Lynne Munns of Version One explains the importance of document management in combating accounting fraud.
In the current economic climate, organisations are increasingly susceptible to internal fraud as much as external threats. It is therefore vital that staff are not provided with the means to easily commit fraud. Document management systems reduce the risk of fraudulent activity as they prevent documents from being manipulated or shredded in an attempt to cover fraudsters’ tracks making systems such as these key to cross-company security measures.
Fraud in the headlines
Fraud is once again hitting the headlines with the news about Sir Allen Stanford orchestrating a fraudulent, multi-billion dollar investment scheme. Bernard Madoff, the former chairman of the Nasdaq stock market, is also unlikely to be far from our minds after his arrest for running a hedge fund which allegedly racked up a phenomenal $50bn (£33.5bn) of fraudulent losses, making it the biggest case of its kind.
Looking back, few can forget the false accounting scandal at Enron in which Arthur Andersen LLP was found guilty in the US of obstructing justice. The prosecution alleged it had destroyed relevant documents after it had become aware of an investigation by the SEC into the affairs of its client, Enron.
Similarly, executives at telecommunications giant WorldCom perpetrated accounting fraud that led to the largest bankruptcy in history. Evidence shows that the accounting fraud was discovered as early as June 2001, when several former employees gave statements alleging instances of hiding bad debt, understating costs and backdating contracts. The Enron and Worldcom scandals, which proved devastating to both companies’ reputations, were directly responsible for their downfalls
The lessons learnt from these scandals include the importance of managing risk by having effective document retention policies and electronic document management (EDM) systems in place. Without the use of EDM systems, businesses, especially finance professionals, are laying themselves open to the risk of fraud.

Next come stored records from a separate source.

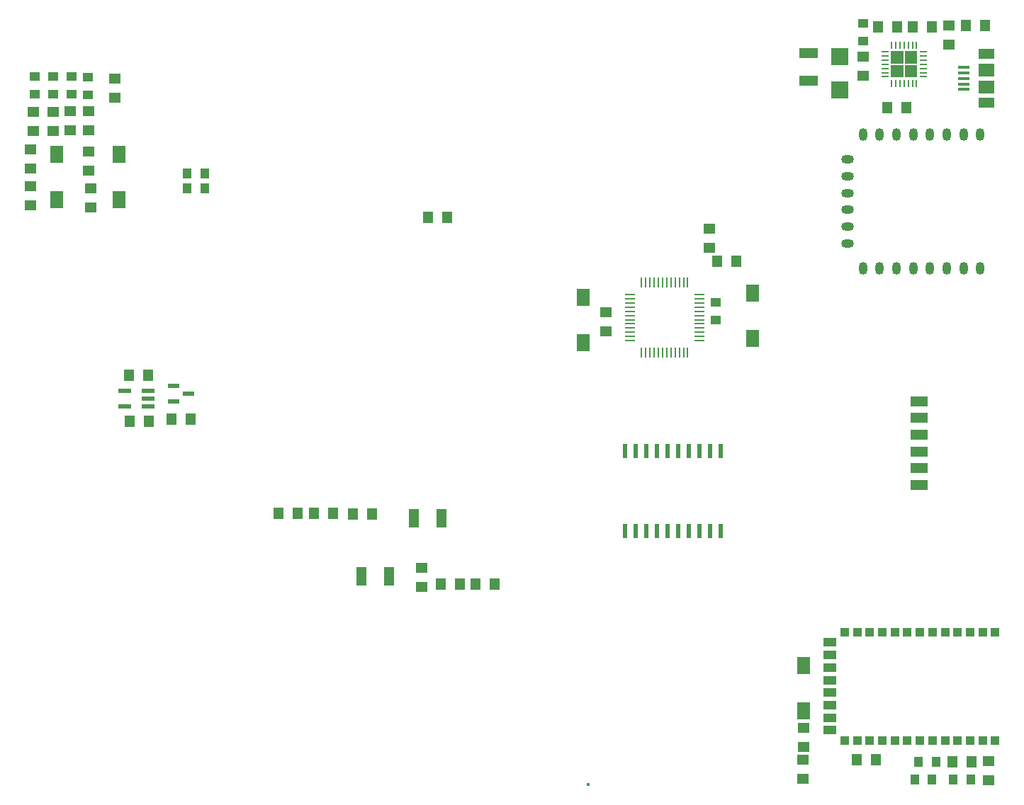
<source format=gtp>
G04*
G04 #@! TF.GenerationSoftware,Altium Limited,Altium Designer,18.1.6 (161)*
G04*
G04 Layer_Color=8421504*
%FSTAX24Y24*%
%MOIN*%
G70*
G01*
G75*
%ADD23R,0.0150X0.0150*%
%ADD24R,0.0750X0.0590*%
%ADD25R,0.0530X0.0160*%
%ADD26R,0.0550X0.0500*%
%ADD27R,0.0870X0.0500*%
%ADD28R,0.0080X0.0340*%
%ADD29R,0.0340X0.0080*%
%ADD30R,0.0500X0.0550*%
%ADD31O,0.0400X0.0600*%
%ADD32O,0.0600X0.0400*%
%ADD33R,0.0472X0.0433*%
%ADD34R,0.0787X0.0787*%
%ADD35R,0.0787X0.0512*%
%ADD36R,0.0600X0.0210*%
%ADD37R,0.0520X0.0220*%
%ADD38R,0.0210X0.0710*%
%ADD39R,0.0500X0.0870*%
%ADD40R,0.0591X0.0787*%
%ADD41R,0.0070X0.0460*%
%ADD42R,0.0460X0.0070*%
%ADD43R,0.0433X0.0472*%
%ADD44R,0.0394X0.0394*%
%ADD45R,0.0600X0.0394*%
G36*
X046645Y036863D02*
X045895D01*
Y037323D01*
X046645D01*
Y036863D01*
D02*
G37*
G36*
X043022Y036654D02*
X042441D01*
Y037235D01*
X043022D01*
Y036654D01*
D02*
G37*
G36*
X042362D02*
X041781D01*
Y037235D01*
X042362D01*
Y036654D01*
D02*
G37*
G36*
X043022Y035994D02*
X042441D01*
Y036575D01*
X043022D01*
Y035994D01*
D02*
G37*
G36*
X042362D02*
X041781D01*
Y036575D01*
X042362D01*
Y035994D01*
D02*
G37*
G36*
X046645Y034567D02*
X045895D01*
Y035027D01*
X046645D01*
Y034567D01*
D02*
G37*
D23*
X027559Y002717D02*
D03*
D24*
X04627Y036339D02*
D03*
Y035551D02*
D03*
D25*
X045217Y036457D02*
D03*
Y036201D02*
D03*
Y035945D02*
D03*
Y035689D02*
D03*
Y035433D02*
D03*
D26*
X001457Y03347D02*
D03*
Y03437D02*
D03*
X002362Y03347D02*
D03*
Y03437D02*
D03*
X003189Y033509D02*
D03*
Y034409D02*
D03*
X004055Y033504D02*
D03*
Y034404D02*
D03*
X044508Y037535D02*
D03*
Y038435D02*
D03*
X040472Y036063D02*
D03*
Y036963D02*
D03*
X033228Y027958D02*
D03*
Y028858D02*
D03*
X019724Y012008D02*
D03*
Y012908D02*
D03*
X028386Y024955D02*
D03*
Y024055D02*
D03*
X005276Y035939D02*
D03*
Y035039D02*
D03*
X004055Y03162D02*
D03*
Y03252D02*
D03*
X001299Y031698D02*
D03*
Y032598D02*
D03*
X004134Y029887D02*
D03*
Y030787D02*
D03*
X001299Y030866D02*
D03*
Y029966D02*
D03*
X046378Y003813D02*
D03*
Y002913D02*
D03*
X037667Y005374D02*
D03*
Y004474D02*
D03*
X037657Y003888D02*
D03*
Y002988D02*
D03*
D27*
X037913Y037126D02*
D03*
Y035826D02*
D03*
D28*
X042992Y035719D02*
D03*
X042795D02*
D03*
X042598D02*
D03*
X042402D02*
D03*
X042205D02*
D03*
X042008D02*
D03*
X041811D02*
D03*
Y037509D02*
D03*
X042008D02*
D03*
X042205D02*
D03*
X042402D02*
D03*
X042598D02*
D03*
X042795D02*
D03*
X042992D02*
D03*
D29*
X041507Y036024D02*
D03*
Y03622D02*
D03*
Y036417D02*
D03*
Y036614D02*
D03*
Y036811D02*
D03*
Y037008D02*
D03*
Y037205D02*
D03*
X043297D02*
D03*
Y037008D02*
D03*
Y036811D02*
D03*
Y036614D02*
D03*
Y036417D02*
D03*
Y03622D02*
D03*
Y036024D02*
D03*
D30*
X04252Y034567D02*
D03*
X04162D02*
D03*
X042795Y038386D02*
D03*
X043695D02*
D03*
X046205Y038425D02*
D03*
X045305D02*
D03*
X042087Y038386D02*
D03*
X041187D02*
D03*
X020906Y029409D02*
D03*
X020006D02*
D03*
X007958Y019921D02*
D03*
X008859D02*
D03*
X005984Y019803D02*
D03*
X006884D02*
D03*
X00685Y021969D02*
D03*
X00595D02*
D03*
X013892Y015472D02*
D03*
X012992D02*
D03*
X015551Y015462D02*
D03*
X014651D02*
D03*
X017362Y015433D02*
D03*
X016462D02*
D03*
X02225Y012126D02*
D03*
X02315D02*
D03*
X020596D02*
D03*
X021496D02*
D03*
X034498Y027333D02*
D03*
X033598D02*
D03*
X045585Y00378D02*
D03*
X044685D02*
D03*
X041063Y003858D02*
D03*
X040163D02*
D03*
D31*
X045984Y027008D02*
D03*
X045197D02*
D03*
X044409D02*
D03*
X043622D02*
D03*
X042835D02*
D03*
X042047D02*
D03*
X04126D02*
D03*
X040472D02*
D03*
Y033307D02*
D03*
X04126D02*
D03*
X042047D02*
D03*
X042835D02*
D03*
X043622D02*
D03*
X044409D02*
D03*
X045197D02*
D03*
X045984D02*
D03*
D32*
X039748Y028189D02*
D03*
Y028976D02*
D03*
Y029764D02*
D03*
Y030551D02*
D03*
Y031339D02*
D03*
Y032126D02*
D03*
D33*
X040472Y037697D02*
D03*
Y038524D02*
D03*
X033556Y025394D02*
D03*
Y024567D02*
D03*
X001496Y035217D02*
D03*
Y036043D02*
D03*
X002362Y035197D02*
D03*
Y036024D02*
D03*
X003228Y035197D02*
D03*
Y036024D02*
D03*
X004016Y035177D02*
D03*
Y036004D02*
D03*
D34*
X03937Y035394D02*
D03*
Y036969D02*
D03*
D35*
X04311Y016811D02*
D03*
Y020748D02*
D03*
Y019961D02*
D03*
Y019173D02*
D03*
Y017598D02*
D03*
Y018386D02*
D03*
D36*
X005752Y02124D02*
D03*
Y020492D02*
D03*
X006847Y02124D02*
D03*
Y020866D02*
D03*
Y020492D02*
D03*
D37*
X008053Y021477D02*
D03*
Y020727D02*
D03*
X008759Y021102D02*
D03*
D38*
X033785Y018415D02*
D03*
X033285D02*
D03*
X032785D02*
D03*
X032285D02*
D03*
X031785D02*
D03*
X031285D02*
D03*
X030785D02*
D03*
X030285D02*
D03*
X029785D02*
D03*
X029285D02*
D03*
Y014655D02*
D03*
X029785D02*
D03*
X030285D02*
D03*
X030785D02*
D03*
X031285D02*
D03*
X031785D02*
D03*
X032285D02*
D03*
X032785D02*
D03*
X033285D02*
D03*
X033785D02*
D03*
D39*
X01817Y01252D02*
D03*
X01687D02*
D03*
X01935Y015236D02*
D03*
X02065D02*
D03*
D40*
X027323Y02563D02*
D03*
Y023504D02*
D03*
X035285Y025827D02*
D03*
Y023701D02*
D03*
X005472Y030236D02*
D03*
Y032362D02*
D03*
X002559Y030236D02*
D03*
Y032362D02*
D03*
X037677Y008307D02*
D03*
Y006181D02*
D03*
D41*
X032224Y023045D02*
D03*
X032028D02*
D03*
X031831D02*
D03*
X031634D02*
D03*
X031437D02*
D03*
X03124D02*
D03*
X031043D02*
D03*
X030846D02*
D03*
X03065D02*
D03*
X030453D02*
D03*
X030256D02*
D03*
X030059D02*
D03*
Y026325D02*
D03*
X030256D02*
D03*
X030453D02*
D03*
X03065D02*
D03*
X030846D02*
D03*
X031043D02*
D03*
X03124D02*
D03*
X031437D02*
D03*
X031634D02*
D03*
X031831D02*
D03*
X032028D02*
D03*
X032224D02*
D03*
D42*
X029502Y023602D02*
D03*
Y023799D02*
D03*
Y023996D02*
D03*
Y024193D02*
D03*
Y02439D02*
D03*
Y024587D02*
D03*
Y024783D02*
D03*
Y02498D02*
D03*
Y025177D02*
D03*
Y025374D02*
D03*
Y025571D02*
D03*
Y025768D02*
D03*
X032782D02*
D03*
Y025571D02*
D03*
Y025374D02*
D03*
Y025177D02*
D03*
Y02498D02*
D03*
Y024783D02*
D03*
Y024587D02*
D03*
Y02439D02*
D03*
Y024193D02*
D03*
Y023996D02*
D03*
Y023799D02*
D03*
Y023602D02*
D03*
D43*
X008691Y031486D02*
D03*
X009518D02*
D03*
X008691Y030778D02*
D03*
X009518D02*
D03*
X043917Y00378D02*
D03*
X043091D02*
D03*
X045551Y002953D02*
D03*
X044724D02*
D03*
X042894D02*
D03*
X04372D02*
D03*
D44*
X046693Y004764D02*
D03*
X046102D02*
D03*
X045512D02*
D03*
X044921D02*
D03*
X044331D02*
D03*
X04374D02*
D03*
X04315D02*
D03*
X042559D02*
D03*
X041968D02*
D03*
X041378D02*
D03*
X040787D02*
D03*
X040197D02*
D03*
X039606D02*
D03*
Y009882D02*
D03*
X040197D02*
D03*
X040787D02*
D03*
X041378D02*
D03*
X041968D02*
D03*
X042559D02*
D03*
X04315D02*
D03*
X04374D02*
D03*
X044331D02*
D03*
X044921D02*
D03*
X045512D02*
D03*
X046102D02*
D03*
X046693D02*
D03*
D45*
X038917Y005256D02*
D03*
Y005846D02*
D03*
Y006437D02*
D03*
Y007028D02*
D03*
Y007618D02*
D03*
Y008209D02*
D03*
Y008799D02*
D03*
Y00939D02*
D03*
M02*

</source>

An Enron-scale case could happen in the UK
The findings of a survey by Version One in 2008 highlighted that despite the controls that exist in the UK, three quarters of senior finance professionals believe that a case of fraudulent activity on the scale of Enron could happen in the UK. Version One carried out the research with 190 senior finance professionals (finance directors and managers) across a range of public and private sector organisations.
The survey revealed that 73% of senior finance professionals believe an Enron-scale scandal could occur in the UK due to “poor controls, collaboration between unscrupulous employees and the ease in which paper documents can be modified”. On top of this, 73% also stated that someone in their organisation would be able to tamper with or ‘lose’ a document to suit their ends, whilst 38% admitted that they had come across activity that could be considered fraudulent involving business documents. Worryingly, a quarter of these stated that they had witnessed document fraud “a number of times”.
And the cases of corporate fraud are getting worse. KPMG’s Annual Forensic’s Fraud Barometer revealed that UK courts heard more than £1.1bn worth of fraud cases in 2008, the survey’s highest recorded level since 1995. According to KPMG, company managers, employees and customers were tried for fraud relating to £300m last year – three times the value seen in 2007. Worryingly, the KPMG survey predicts that these figures are likely to increase in 2009 as the credit crunch tightens and more and more employees undertake desperate measures to solve their own financial problems. So what can be done?
Preventing accounting fraud
It is always going to be a challenge to prevent an unscrupulous employee from committing a fraudulent act if they have their mind set on it. However, organisations can implement measures and systems to help protect themselves from acts of fraud. Document management is one such system that is vital to the prevention of accounting fraud.
What if a member of your finance team decides to shred invoices, credit agreements and correspondence in an attempt to cover their poor handling of a situation? Would they be able to cover their tracks and get away with it? Could a member of staff fraudulently doctor documents to suit their own agenda, creating a false audit trail?